> [EXERCISE REQUIREMENTS]
(a) In the Lent playlist text, what title is given to the playlist?
(b) Summarize the Lent playlist text in two sentences.

> [EXCERPTED TEXT]
Afterlife by Switchfoot—the resurrection life doesn’t have to begin when we die: “And I wonder why would I wait ‘til I die to come alive? I’m ready now, I’m not waiting for the afterlife.”
Here’s a playlist I’ve titled “Vile Lent” (be sure to annunciate or people will think you’re violent, which I certainly hope you’re not during Lent…or any other season…). Play these songs as you journey these 40 days in the wilderness:
Walking Far from Home by Iron & Wine—this song is singer Sam Beam’s 21st century answer to Bob Dylan’s 20th century question “What did you see my blue-eyed son?” Beam’s observations on his “walk” are heartwarming and haunting: I saw sickness/blooming fruit trees/I saw blood and a bit of it was mine/I saw children in a river/But their lips were still dry, lips were still dry.
The Call by Damion Suomi & The Minor Prophets—starts us off in the wilderness where “temptations come in threes”: free yourself from desires, hear the call to mystery…you must head out to the desert, filled with hunger pains, and when the task is finally finished, wash your hands and walk away
Eve by Neulore–Sung from Adam’s perspective to eve, dealing with the very first temptation that we all face: Tempt me, tempt me, fallen bride, take the apple from my eye. Slippery, prickly, scales they hide, oh how they lie, when lust returns in bites.

Records in a dataset
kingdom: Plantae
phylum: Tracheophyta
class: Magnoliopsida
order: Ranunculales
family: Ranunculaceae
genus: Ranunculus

> [FINAL RESULTS]
(a) "Vile Lent"

(b) The text offers a playlist titled "Vile Lent," meant to be played during the 40 days of Lent in the wilderness. It describes songs including Switchfoot's "Afterlife," Iron & Wine's "Walking Far from Home," Damion Suomi & The Minor Prophets' "The Call," and Neulore's "Eve," which is sung from Adam's perspective about the very first temptation.